→ TASK STATEMENT: Rewrite the listing below, swapping "bbox" for "bounding box" everywhere and leaving everything else unchanged.

→ GIVEN DATA:
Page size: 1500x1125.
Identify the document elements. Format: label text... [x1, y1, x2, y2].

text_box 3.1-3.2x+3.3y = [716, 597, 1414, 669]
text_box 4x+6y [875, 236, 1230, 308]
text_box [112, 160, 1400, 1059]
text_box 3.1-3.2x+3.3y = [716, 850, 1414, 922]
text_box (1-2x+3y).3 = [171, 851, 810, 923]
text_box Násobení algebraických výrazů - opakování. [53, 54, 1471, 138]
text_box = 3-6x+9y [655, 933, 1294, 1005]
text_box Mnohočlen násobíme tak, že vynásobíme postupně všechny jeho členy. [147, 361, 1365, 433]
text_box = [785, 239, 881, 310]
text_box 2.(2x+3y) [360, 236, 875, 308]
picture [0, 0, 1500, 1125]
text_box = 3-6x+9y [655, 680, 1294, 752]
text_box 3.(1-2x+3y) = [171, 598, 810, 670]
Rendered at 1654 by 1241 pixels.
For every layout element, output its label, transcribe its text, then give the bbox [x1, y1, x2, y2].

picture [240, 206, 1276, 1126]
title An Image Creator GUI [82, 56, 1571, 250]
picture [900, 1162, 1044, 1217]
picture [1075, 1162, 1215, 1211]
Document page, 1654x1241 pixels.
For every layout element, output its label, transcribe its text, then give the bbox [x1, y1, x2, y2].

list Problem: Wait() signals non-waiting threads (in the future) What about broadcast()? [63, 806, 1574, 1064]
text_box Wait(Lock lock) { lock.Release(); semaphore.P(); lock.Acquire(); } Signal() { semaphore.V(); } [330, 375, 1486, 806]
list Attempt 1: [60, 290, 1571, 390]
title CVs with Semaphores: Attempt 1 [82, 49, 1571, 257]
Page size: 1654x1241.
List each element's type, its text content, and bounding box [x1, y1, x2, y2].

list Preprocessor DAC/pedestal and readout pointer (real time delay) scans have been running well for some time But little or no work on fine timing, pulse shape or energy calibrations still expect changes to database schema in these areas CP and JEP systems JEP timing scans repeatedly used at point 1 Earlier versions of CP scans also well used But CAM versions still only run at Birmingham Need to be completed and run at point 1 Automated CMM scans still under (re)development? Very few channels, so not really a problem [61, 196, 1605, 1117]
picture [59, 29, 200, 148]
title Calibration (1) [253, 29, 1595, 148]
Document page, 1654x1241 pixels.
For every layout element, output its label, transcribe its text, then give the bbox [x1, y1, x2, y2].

→ ANSWER:
Page size: 1500x1125.
Identify the document elements. Format: label text... [x1, y1, x2, y2].

text_box 3.1-3.2x+3.3y = [716, 597, 1414, 669]
text_box 4x+6y [875, 236, 1230, 308]
text_box [112, 160, 1400, 1059]
text_box 3.1-3.2x+3.3y = [716, 850, 1414, 922]
text_box (1-2x+3y).3 = [171, 851, 810, 923]
text_box Násobení algebraických výrazů - opakování. [53, 54, 1471, 138]
text_box = 3-6x+9y [655, 933, 1294, 1005]
text_box Mnohočlen násobíme tak, že vynásobíme postupně všechny jeho členy. [147, 361, 1365, 433]
text_box = [785, 239, 881, 310]
text_box 2.(2x+3y) [360, 236, 875, 308]
picture [0, 0, 1500, 1125]
text_box = 3-6x+9y [655, 680, 1294, 752]
text_box 3.(1-2x+3y) = [171, 598, 810, 670]
Rendered at 1654 by 1241 pixels.
For every layout element, output its label, transcribe its text, then give the bounding box [x1, y1, x2, y2].

picture [240, 206, 1276, 1126]
title An Image Creator GUI [82, 56, 1571, 250]
picture [900, 1162, 1044, 1217]
picture [1075, 1162, 1215, 1211]
Document page, 1654x1241 pixels.
For every layout element, output its label, transcribe its text, then give the bounding box [x1, y1, x2, y2].

list Problem: Wait() signals non-waiting threads (in the future) What about broadcast()? [63, 806, 1574, 1064]
text_box Wait(Lock lock) { lock.Release(); semaphore.P(); lock.Acquire(); } Signal() { semaphore.V(); } [330, 375, 1486, 806]
list Attempt 1: [60, 290, 1571, 390]
title CVs with Semaphores: Attempt 1 [82, 49, 1571, 257]
Page size: 1654x1241.
List each element's type, its text content, and bounding box [x1, y1, x2, y2].

list Preprocessor DAC/pedestal and readout pointer (real time delay) scans have been running well for some time But little or no work on fine timing, pulse shape or energy calibrations still expect changes to database schema in these areas CP and JEP systems JEP timing scans repeatedly used at point 1 Earlier versions of CP scans also well used But CAM versions still only run at Birmingham Need to be completed and run at point 1 Automated CMM scans still under (re)development? Very few channels, so not really a problem [61, 196, 1605, 1117]
picture [59, 29, 200, 148]
title Calibration (1) [253, 29, 1595, 148]
Document page, 1654x1241 pixels.
For every layout element, output its label, transcribe its text, then give the bounding box [x1, y1, x2, y2].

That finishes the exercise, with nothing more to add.